Fragmento del texto:
•••••
Uno de los mentores de este estudio, economista y coautor del libro, Lord Richard Layard, subraya que, a raíz de estas conclusiones, los estados deberían cambiar su enfoque a la hora de establecer las prioridades de sus programas ya que debería estar más preocupado del bienestar real que de crear riqueza.
Las críticas recibidas a estos planteamientos se centran en acusar a los autores de infravalorar la economía y de dar por supuesto que todo el mundo tiene un nivel de ingresos que les permite cubrir sus necesidades básicas, olvidándose de que un gran número de la población mundial viven bajo el umbral de la pobreza, por lo que todo hace suponer que las entrevistas realizadas se han centrado en el nicho de población que tiene percepciones dinerarias mensuales suficientes para atender sus necesidades primarias, lo que les permite, obviamente, aspirar a conseguir escalones superiores para cubrir otras necesidades instaladas en la parte menos básica, según la pirámide de Marlow, como pueden ser su seguridad o las afectivas, autoestima, etc. Así resulta claro que, una vez conseguidos unos stándares de vida aceptables, podamos entender que, según señala el estudio, los ciudadanos puedan valorar más su estabilidad afectiva y emocional que una subida de su salario.
Por otra parte, en mi criterio, no parecen estar muy fundamentadas las objeciones efectuadas a los gobiernos, en su preocupación por crear riqueza, pues si los humanos necesitamos alcanzar un nivel de ingresos que nos permita relegar un tanto las necesidades fisiológicas, como la alimentación, la salud, la educación, el ocio y el descanso, etc., algunas de éstas dependen, en definitiva, de la gestión del propio Estado para poder proporcionárselas a sus ciudadanos con la mayor amplitud y calidad, lo que, en definitiva, requiere crear riqueza para que los propios ciudadanos puedan contribuir con sus impuestos a sufragar los gastos que conforman el llamado estado de bienestar.
•••••
Entradas de datos guardadas:
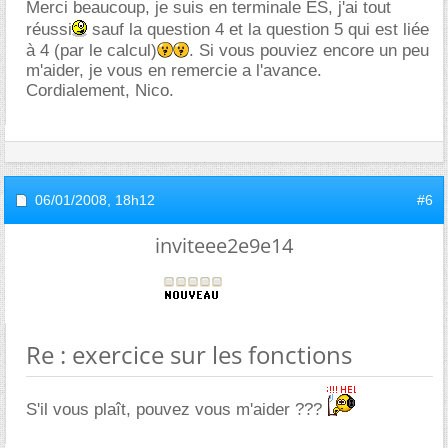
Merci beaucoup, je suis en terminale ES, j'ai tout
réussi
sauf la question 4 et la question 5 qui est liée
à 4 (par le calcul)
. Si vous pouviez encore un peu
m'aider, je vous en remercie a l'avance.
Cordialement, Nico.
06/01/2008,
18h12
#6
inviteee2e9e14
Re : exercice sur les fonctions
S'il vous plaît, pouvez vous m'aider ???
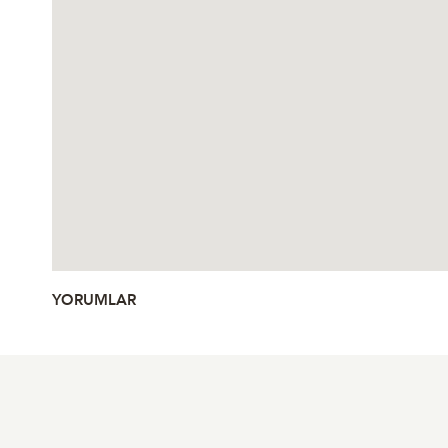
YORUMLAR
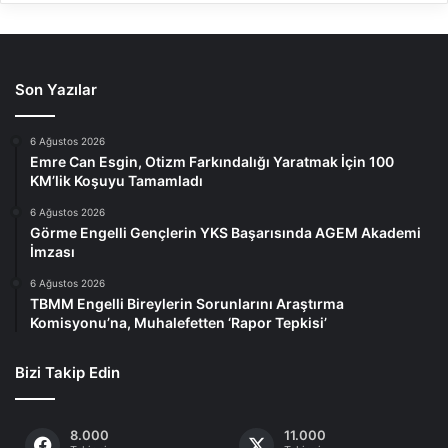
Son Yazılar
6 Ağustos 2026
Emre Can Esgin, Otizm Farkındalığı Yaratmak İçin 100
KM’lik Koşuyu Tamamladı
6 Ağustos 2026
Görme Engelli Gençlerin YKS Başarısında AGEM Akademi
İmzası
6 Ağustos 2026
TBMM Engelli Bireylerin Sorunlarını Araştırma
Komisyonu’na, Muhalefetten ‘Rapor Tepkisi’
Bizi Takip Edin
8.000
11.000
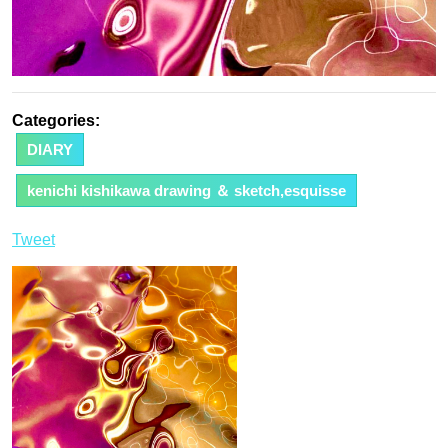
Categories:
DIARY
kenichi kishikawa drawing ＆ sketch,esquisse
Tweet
•••••
Acción requerida 1:
En el fragmento sobre el bienestar y la riqueza, ¿quién es el economista coautor del libro?
Acción requerida 2:
Escribe lo que sigue al fragmento sobre el bienestar y la riqueza, a partir de su última oración.

Respuesta 1:
Lord Richard Layard.

Respuesta 2:
También tenemos que disentir sobre otro aspecto contemplado en el estudio relativo a la felicidad futura de la infancia pues, según el estudio, “el factor más importante para predecir si tendremos un adulto feliz no son sus notas escolares, sino su salud emocional”. Cabría preguntar a los autores si la salud emocional no depende también del nivel de ingresos y ésta, a su vez, de los niveles educacionales que puedan obtener los ciudadanos.
En definitiva, no parecen muy acertados, en mi opinión, los resultados expuestos en este libro, ya que no sólo obvian el estado de pobreza o semipobreza de muchos habitantes, sino que, por otra parte, desvaloran las consecuencias que para el bienestar de las personas tienen los niveles educacionales y de salud.